Shahid Zaman Khan

Personal information
- Nickname: Shahid Zaman
- Born: Shahid Zaman Khan August 12, 1982 (age 43) Quetta, Pakistan
- Height: 1.72 m (5 ft 8 in)
- Weight: 118 kg (260 lb)

Sport
- Country: Pakistan
- Handedness: Right
- Turned pro: 1998
- Coached by: Qamar Zaman
- Retired: 2009
- Racquet used: Dunlop

Men's singles
- Highest ranking: 14 (July, 2005)

= Shahid Zaman =

Pakistani squash player (born 1982)

Shahid Zaman Khan (born August 12, 1982) is a Pakistani former professional squash player.

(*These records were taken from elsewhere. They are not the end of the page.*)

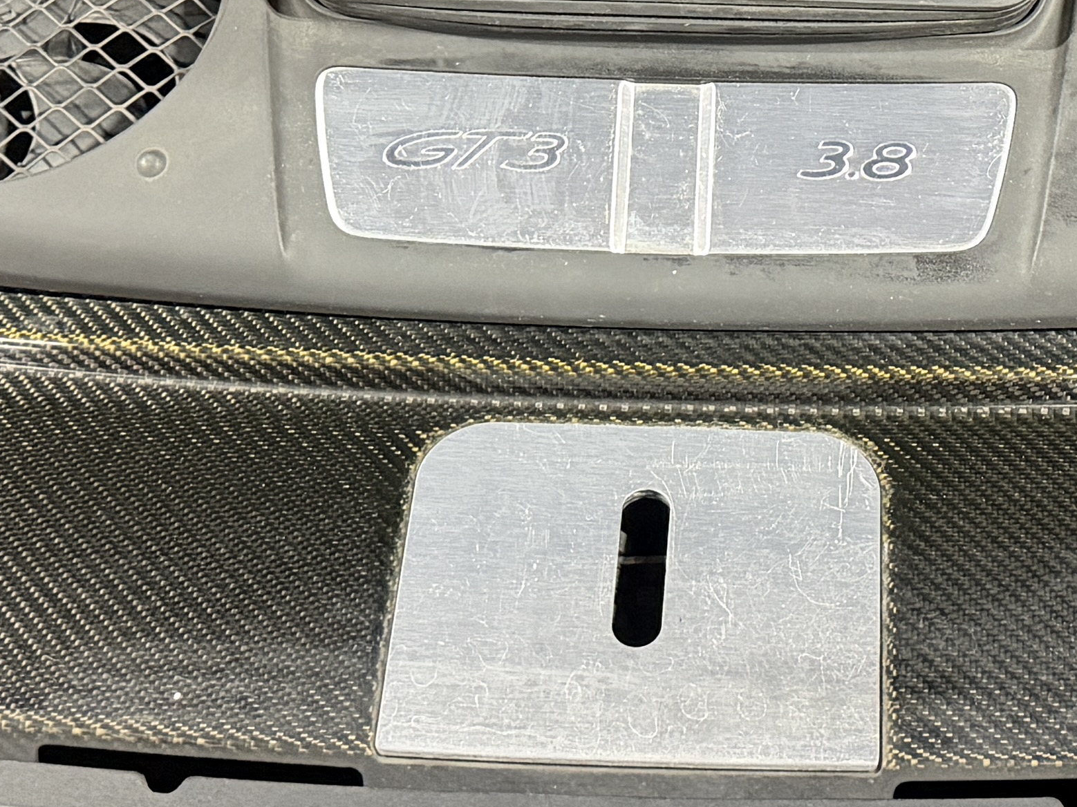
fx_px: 2738
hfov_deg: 22.1
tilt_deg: -38.2
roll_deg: -1.1
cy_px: -108
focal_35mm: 88
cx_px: 785
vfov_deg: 16.2
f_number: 1.78
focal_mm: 6.76
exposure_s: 1/40
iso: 640
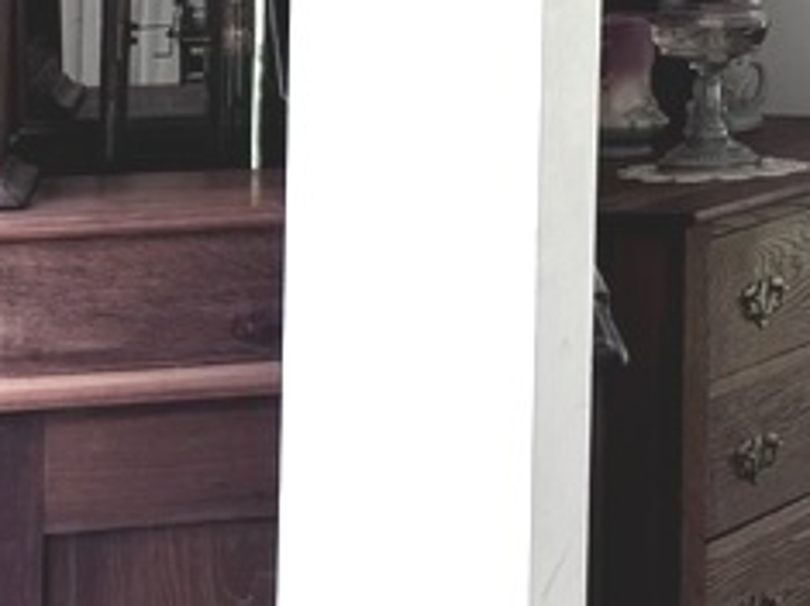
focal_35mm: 147
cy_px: -358
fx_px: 3438
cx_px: 2106
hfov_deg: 10.8
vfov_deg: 9.7
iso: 64
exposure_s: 1/139
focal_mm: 6.76
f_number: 1.78
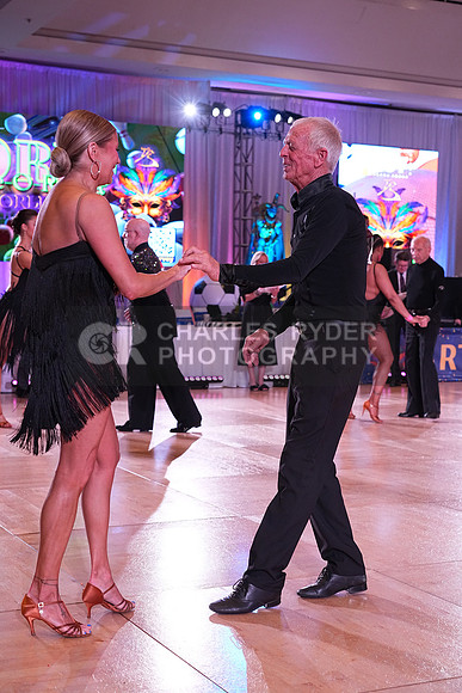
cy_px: 346
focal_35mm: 53
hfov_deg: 25.5
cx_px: 231
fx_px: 1020
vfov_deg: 37.5
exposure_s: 1/400
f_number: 5
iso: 3200
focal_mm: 53
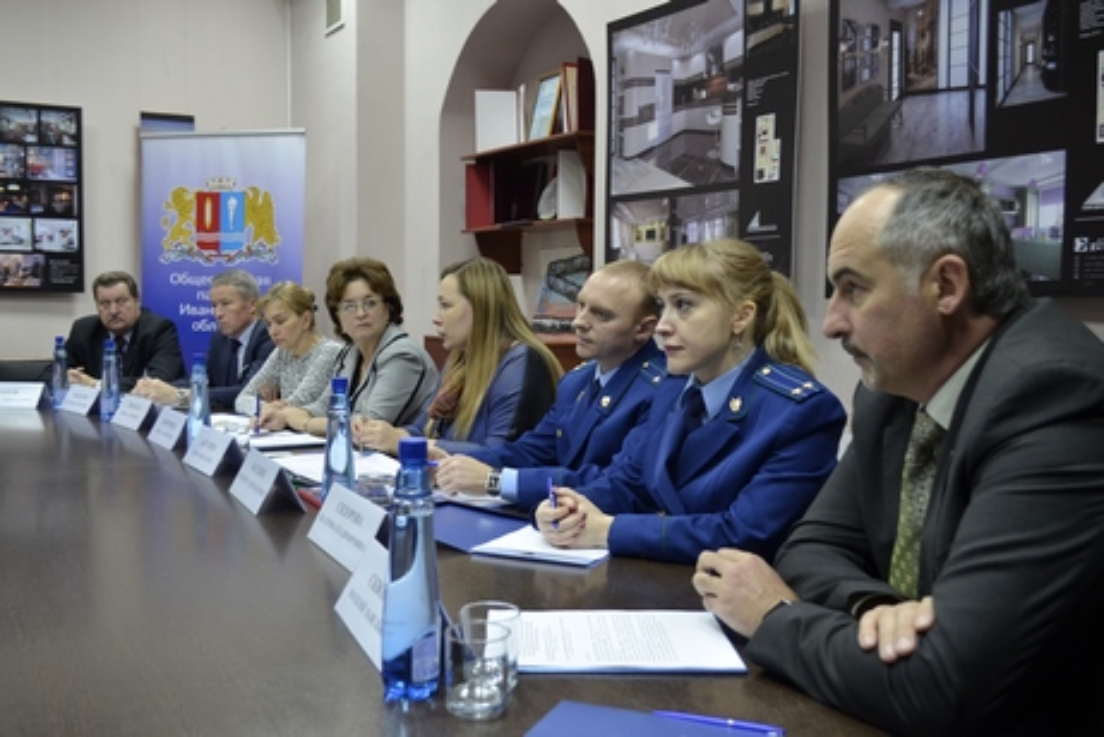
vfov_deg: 36.9
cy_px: 368
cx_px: 552
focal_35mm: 36
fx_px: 1104
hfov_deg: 53.1
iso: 500
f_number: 4.5
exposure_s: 1/20
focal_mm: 24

He is a nephew of the 1975 World squash champion, Qamar Zaman, the famous master of the drop shots and deception.

In 2004, he won his first title at the Pakistan circuit in Event I. In 2005, he won the Virginia Professional Squash championship and went on to win the COAS international 2005 and the Pakistan circuit 2005 - Event II.

In mid-2005, he rose to his career-high PSA ranking of World No.14.

He is now working as a head squash professional in the Tennis and Racquet Club, the oldest athletic and social club in the city of Boston. In 2023, Zaman was appointed as squash instructor at the Harvard Business School.